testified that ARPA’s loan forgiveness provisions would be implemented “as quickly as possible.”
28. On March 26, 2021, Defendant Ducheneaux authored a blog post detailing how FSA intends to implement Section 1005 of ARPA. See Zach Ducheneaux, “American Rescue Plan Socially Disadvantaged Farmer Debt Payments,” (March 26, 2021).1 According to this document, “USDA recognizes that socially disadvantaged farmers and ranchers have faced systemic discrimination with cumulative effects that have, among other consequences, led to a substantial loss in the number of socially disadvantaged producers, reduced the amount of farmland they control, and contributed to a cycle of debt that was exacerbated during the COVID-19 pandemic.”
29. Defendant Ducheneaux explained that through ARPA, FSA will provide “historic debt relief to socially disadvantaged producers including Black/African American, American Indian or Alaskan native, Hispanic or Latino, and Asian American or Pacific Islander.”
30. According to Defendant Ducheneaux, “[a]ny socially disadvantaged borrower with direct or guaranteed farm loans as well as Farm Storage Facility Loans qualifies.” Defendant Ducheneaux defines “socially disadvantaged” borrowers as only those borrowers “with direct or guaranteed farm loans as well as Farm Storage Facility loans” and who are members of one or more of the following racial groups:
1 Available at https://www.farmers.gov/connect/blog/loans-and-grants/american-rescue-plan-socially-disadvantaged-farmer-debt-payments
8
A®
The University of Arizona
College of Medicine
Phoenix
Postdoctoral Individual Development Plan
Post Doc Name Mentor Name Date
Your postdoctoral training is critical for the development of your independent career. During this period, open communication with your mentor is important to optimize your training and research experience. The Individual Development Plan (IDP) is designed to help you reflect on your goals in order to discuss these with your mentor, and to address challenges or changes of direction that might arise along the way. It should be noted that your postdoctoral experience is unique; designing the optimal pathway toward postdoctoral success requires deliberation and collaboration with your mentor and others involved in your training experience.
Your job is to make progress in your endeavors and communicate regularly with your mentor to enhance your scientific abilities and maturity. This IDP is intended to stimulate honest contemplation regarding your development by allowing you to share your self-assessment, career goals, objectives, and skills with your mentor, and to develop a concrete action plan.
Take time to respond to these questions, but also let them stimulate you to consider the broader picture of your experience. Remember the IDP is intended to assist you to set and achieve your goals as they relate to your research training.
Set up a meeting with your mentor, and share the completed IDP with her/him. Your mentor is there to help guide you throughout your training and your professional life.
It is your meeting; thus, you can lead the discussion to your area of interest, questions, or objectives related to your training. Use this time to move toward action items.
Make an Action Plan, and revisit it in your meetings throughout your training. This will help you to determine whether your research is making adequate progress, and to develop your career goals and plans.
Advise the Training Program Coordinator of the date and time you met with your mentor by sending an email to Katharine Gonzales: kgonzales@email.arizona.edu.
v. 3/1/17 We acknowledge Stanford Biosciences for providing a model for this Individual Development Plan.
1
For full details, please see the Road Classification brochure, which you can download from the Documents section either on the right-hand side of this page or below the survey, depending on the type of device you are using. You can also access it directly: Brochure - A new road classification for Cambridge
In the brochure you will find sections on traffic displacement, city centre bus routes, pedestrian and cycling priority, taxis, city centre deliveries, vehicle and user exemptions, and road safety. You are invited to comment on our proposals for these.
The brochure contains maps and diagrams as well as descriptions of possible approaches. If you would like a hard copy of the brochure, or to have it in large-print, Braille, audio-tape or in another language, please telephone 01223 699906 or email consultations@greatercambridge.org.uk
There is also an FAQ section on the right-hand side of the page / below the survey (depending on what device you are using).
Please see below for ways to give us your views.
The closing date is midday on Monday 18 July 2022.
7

§ WHAT IS REQUIRED
Repeat exactly the lines of the listing above, from the one with "Post Doc Name Mentor Name Date" down to the one with "Set up a meeting"; both of those lines belong in the range.

§ EXERCISE RESULT
Post Doc Name Mentor Name Date
Your postdoctoral training is critical for the development of your independent career. During this period, open communication with your mentor is important to optimize your training and research experience. The Individual Development Plan (IDP) is designed to help you reflect on your goals in order to discuss these with your mentor, and to address challenges or changes of direction that might arise along the way. It should be noted that your postdoctoral experience is unique; designing the optimal pathway toward postdoctoral success requires deliberation and collaboration with your mentor and others involved in your training experience.
Your job is to make progress in your endeavors and communicate regularly with your mentor to enhance your scientific abilities and maturity. This IDP is intended to stimulate honest contemplation regarding your development by allowing you to share your self-assessment, career goals, objectives, and skills with your mentor, and to develop a concrete action plan.
Take time to respond to these questions, but also let them stimulate you to consider the broader picture of your experience. Remember the IDP is intended to assist you to set and achieve your goals as they relate to your research training.
Set up a meeting with your mentor, and share the completed IDP with her/him. Your mentor is there to help guide you throughout your training and your professional life.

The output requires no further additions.